The table below details criteria for assessment of severity of acute asthma attacks in children.
Levels of severity of acute asthma attacks in children
(639)
Moderate acute asthma
- Able to talk in sentences
- SpO2 ≥92%
- PEF ≥50% best or predicted
- Heart rate:
- ≤140/min in children aged 1–5 years
- ≤125/min in children >5 years
- Respiratory rate:
- ≤40/min in children aged 1–5 years
- ≤30/min in children >5 years.
Acute severe asthma
- Can’t complete sentences in one breath or too breathless to talk or feed
- SpO2 <92%
- PEF 33–50% best or predicted
- Heart rate
- >140/min in children aged 1–5 years
- >125/min in children >5 years
- Respiratory rate
- >40/min in children aged 1–5 years
- >30/min in children >5 years.
Life-threatening asthma
SpO2 <92% plus any one of the following in a child with severe asthma:
Clinical signs
Measurements
- Exhaustion
- Hypotension
- Cyanosis
- Silent chest
- Poor respiratory effort
- Confusion
- PEF <33% best or predicted
Before children can receive appropriate treatment for an acute asthma attack in any setting, it is essential to assess accurately the severity of their symptoms.

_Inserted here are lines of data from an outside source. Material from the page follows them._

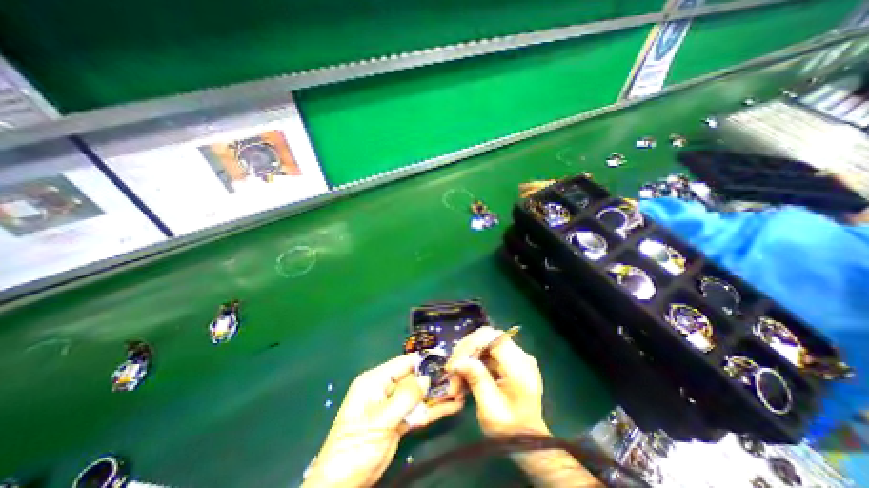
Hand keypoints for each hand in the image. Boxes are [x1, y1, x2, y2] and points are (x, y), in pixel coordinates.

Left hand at [305, 354, 467, 487]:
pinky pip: (418, 412)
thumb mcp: (381, 419)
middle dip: (434, 380)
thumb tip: (427, 378)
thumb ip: (405, 397)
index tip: (445, 361)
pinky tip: (451, 407)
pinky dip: (433, 410)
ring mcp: (394, 406)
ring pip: (419, 396)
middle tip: (457, 380)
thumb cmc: (357, 446)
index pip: (403, 363)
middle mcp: (386, 389)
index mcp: (376, 380)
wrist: (343, 485)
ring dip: (437, 395)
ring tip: (459, 392)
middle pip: (414, 379)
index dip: (423, 361)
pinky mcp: (399, 422)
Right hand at [448, 327, 548, 438]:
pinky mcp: (509, 362)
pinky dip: (472, 363)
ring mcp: (515, 358)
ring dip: (467, 359)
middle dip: (466, 352)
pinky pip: (486, 354)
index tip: (456, 362)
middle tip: (451, 370)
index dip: (471, 344)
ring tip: (455, 379)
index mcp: (519, 366)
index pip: (493, 337)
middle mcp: (520, 356)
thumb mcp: (490, 409)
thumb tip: (458, 361)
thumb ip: (477, 380)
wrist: (528, 443)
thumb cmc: (510, 430)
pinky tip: (464, 378)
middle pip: (487, 338)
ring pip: (483, 345)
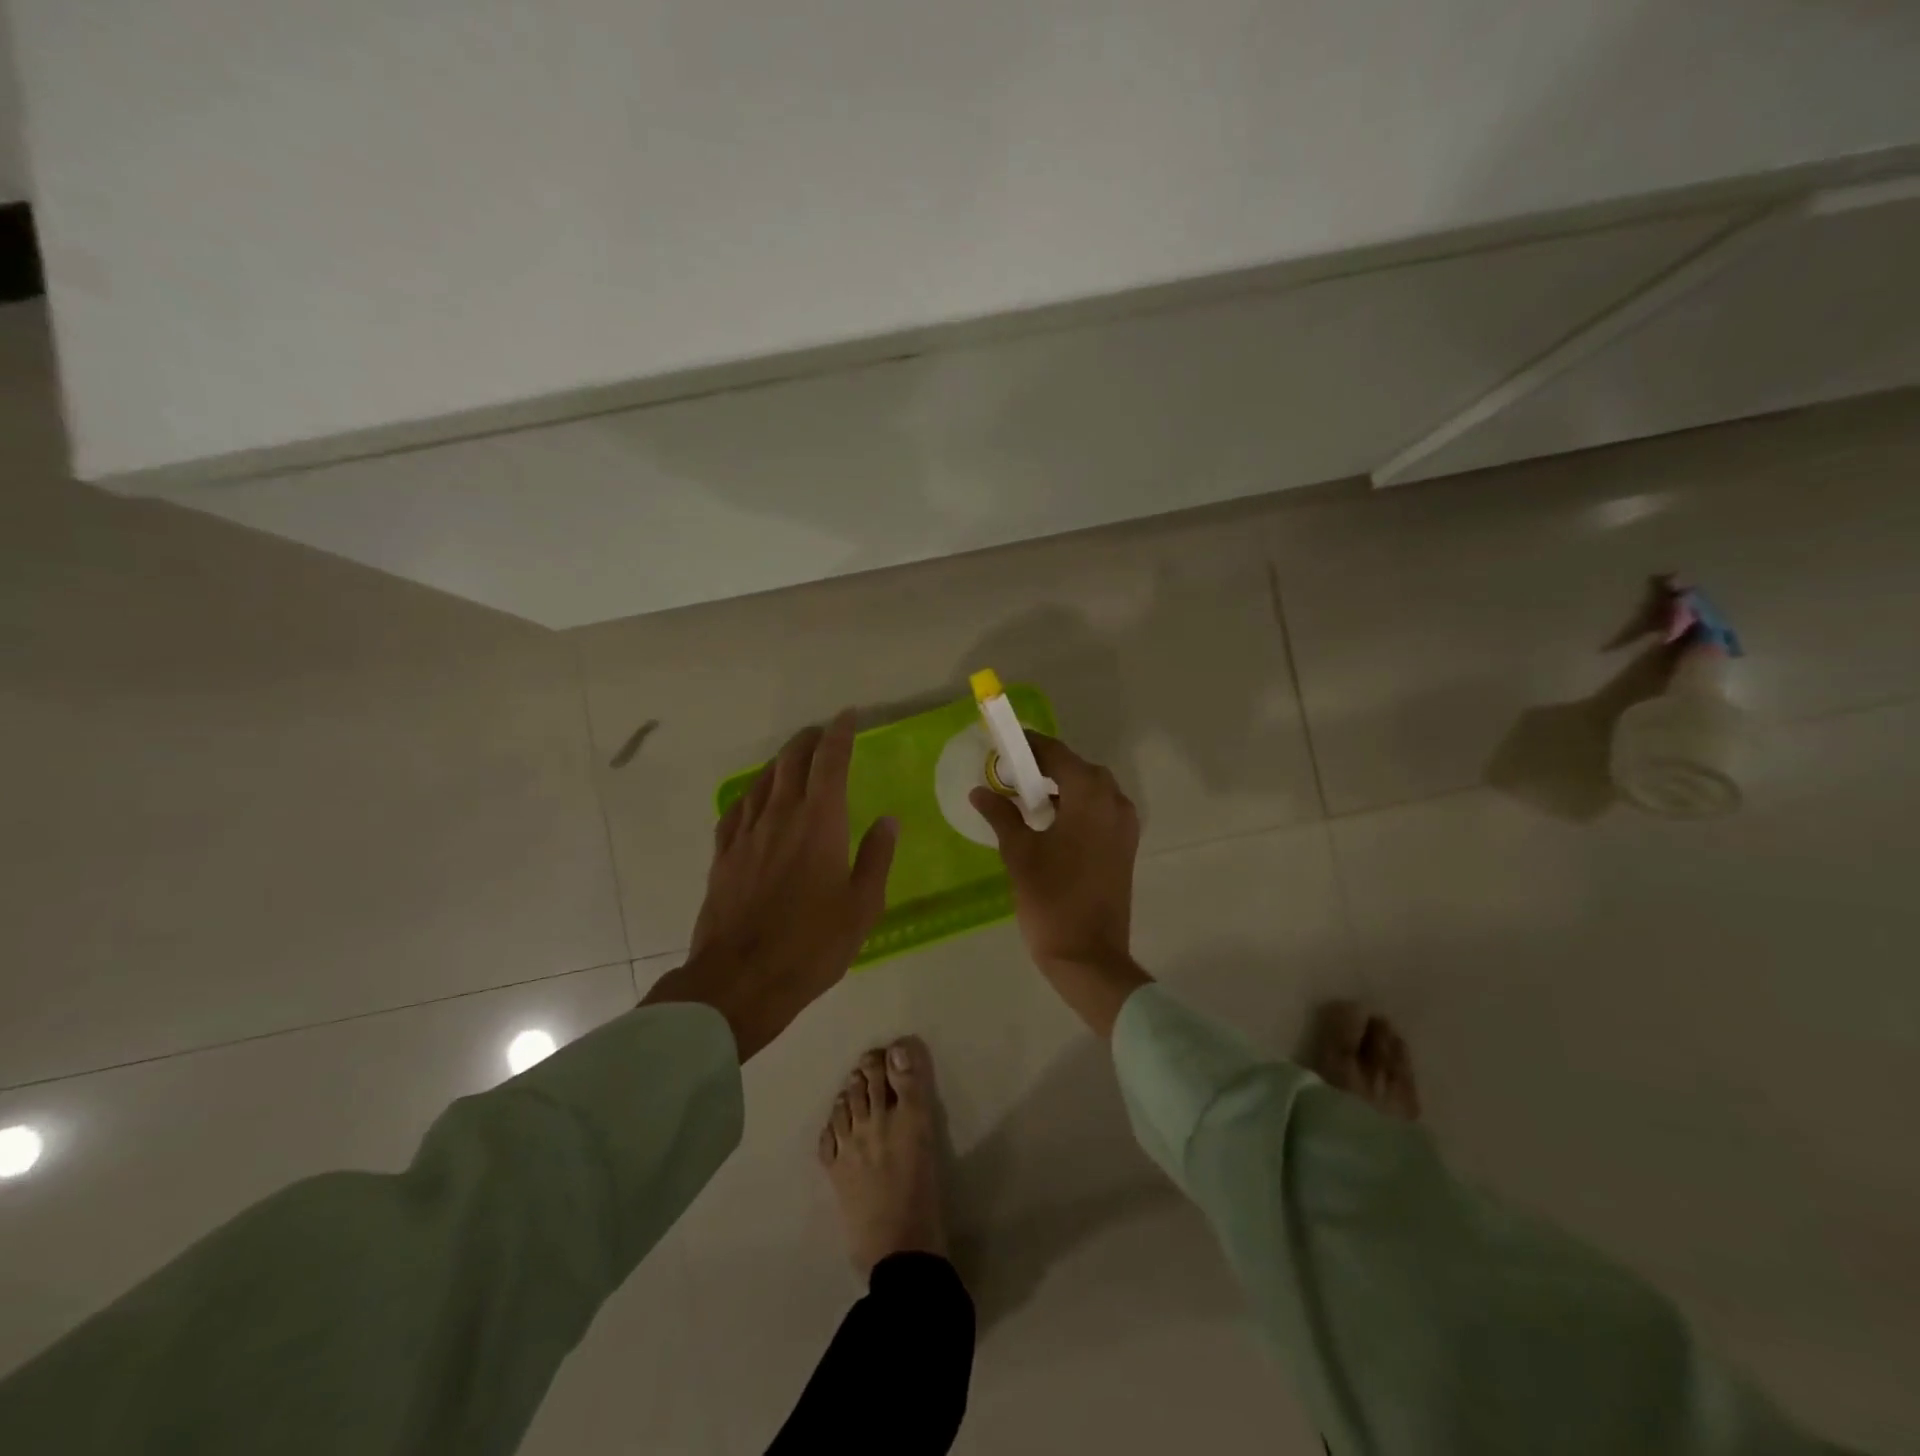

The following clinical signs should be recorded:
- Pulse rate
- increasing tachycardia generally denotes worsening asthma; a fall in heart rate in life-threatening asthma is a preterminal event
- Respiratory rate and degree of breathlessness
- ie too breathless to complete sentences in one breath or to feed
- Use of accessory muscles of respiration
- best noted by palpation of neck muscles
- Amount of wheezing
- which might become biphasic or less apparent with increasing airways obstruction
- Degree of agitation and conscious level
- always give calm reassurance.
Clinical signs correlate poorly with the severity of airways obstruction.640-643 Some children with acute severe asthma do not appear distressed.